The words came out in a stumbling rush and Mrs. Grice looked startled, as well she might.
She stood shifting from one foot to the other and Mr. Appleton thought again how graceful and cool she looked. Her answer came at last.
"Heart, I believe, Mr. Appleton."
And then, when he had long given up any thought of further enlightenment, she added gently, standing in the dining-room doorway against the soft lamplight, "He was very old, you know."
It was a comforting thought and Mr. Appleton was oddly touched. He felt grateful and he rose to express his thanks. When he had bolted the door behind Mrs. Grice he crossed to the study and locked it for the first time since he had come to Dotterells. He lay awake thinking for a long time that night.
It was nearly three days before Mr. Appleton used the study again. He had been to London in the interim and had made some enquiries about the village, but as he was never able to
speak clearly of the matters which so deeply troubled him, his researches achieved little. He walked round the house in the early afternoon before entering the study; he glanced through the window, conscious of the absurd figure he must have cut to any watcher, and nervously examined the sill on the inside. So far as he could make out it was completely free of dust.
He went in and sat down at his desk and started to write; there was silence for a long time, broken only by the brittle scratching of his nib. Presently Mr.

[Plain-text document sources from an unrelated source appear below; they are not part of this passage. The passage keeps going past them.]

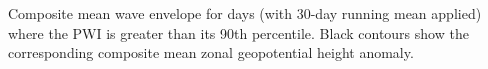 \label{fig:envelope_climatology}
Composite mean wave envelope for days (with 30-day running mean applied) where the PWI is greater than its 90th percentile. Black contours show the corresponding composite mean zonal geopotential height anomaly.  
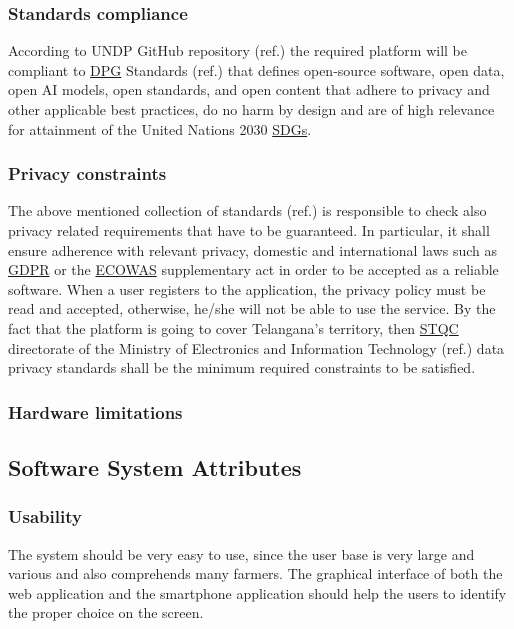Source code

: \subsubsection{Standards compliance}

According to UNDP GitHub repository (ref.\cite{UNDP_GitHub}) the required platform will be compliant to \hyperref[tab:acronymsTable]{DPG} Standards (ref.\cite{DPGS}) that defines open-source software, open data, open AI models, open standards, and open content that adhere to privacy and other applicable best practices, do no harm by design and are of high relevance for attainment of the United Nations 2030 \hyperref[tab:acronymsTable]{SDGs}.

\subsubsection{Privacy constraints}
The above mentioned collection of standards (ref.\cite{DPGS}) is responsible to check also privacy related requirements that have to be guaranteed. In particular, it shall ensure adherence with relevant privacy, domestic and international laws such as \hyperref[tab:acronymsTable]{GDPR} or the \hyperref[tab:acronymsTable]{ECOWAS} supplementary act  in order to be accepted as a reliable software. When a user registers to the application, the privacy policy must be read and accepted, otherwise, he/she will not be able to use the service. By the fact that the platform is going to cover Telangana's territory, then \hyperref[tab:acronymsTable]{STQC} directorate of the Ministry of Electronics and Information Technology (ref.\cite{DPGS}) data privacy standards shall be the minimum required constraints to be satisfied.




\subsubsection{Hardware limitations}

\subsection{Software System Attributes}
\label{sec:sw_sys_attributes}
\subsubsection{Usability}
The system should be very easy to use, since the user base is very large and various and also comprehends many farmers. The graphical interface of both the web application and the smartphone application should help the users to identify the proper choice on the screen.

Appleton paused, put down his pen, and rested a moment, one hand on his head. He was conscious of a subtle change in the room and at first was at some difficulty in placing it. Then he became aware, absurdly it seemed, that the scratching of his pen had continued after he had laid it down. And as soon as he became outwardly conscious of it, the sound ceased.
There was a fearful silence, worse than the minute interruption. Mr. Appleton moved his head ever so slowly towards the window. He saw quite without surprise that the sill was thickly coated with dust. Saw too the scraggly outline of something scratched into the gritty surface. He went over heavily and read what it said. The same distorted writing spelled out APPLE, followed by part of another letter. Mr. Appleton at first thought in terms of the orchard but then, on reflection, saw that the upright of the next letter was an obvious continuation; the addition of a crosspiece would make it a T. It was the first part of his own name.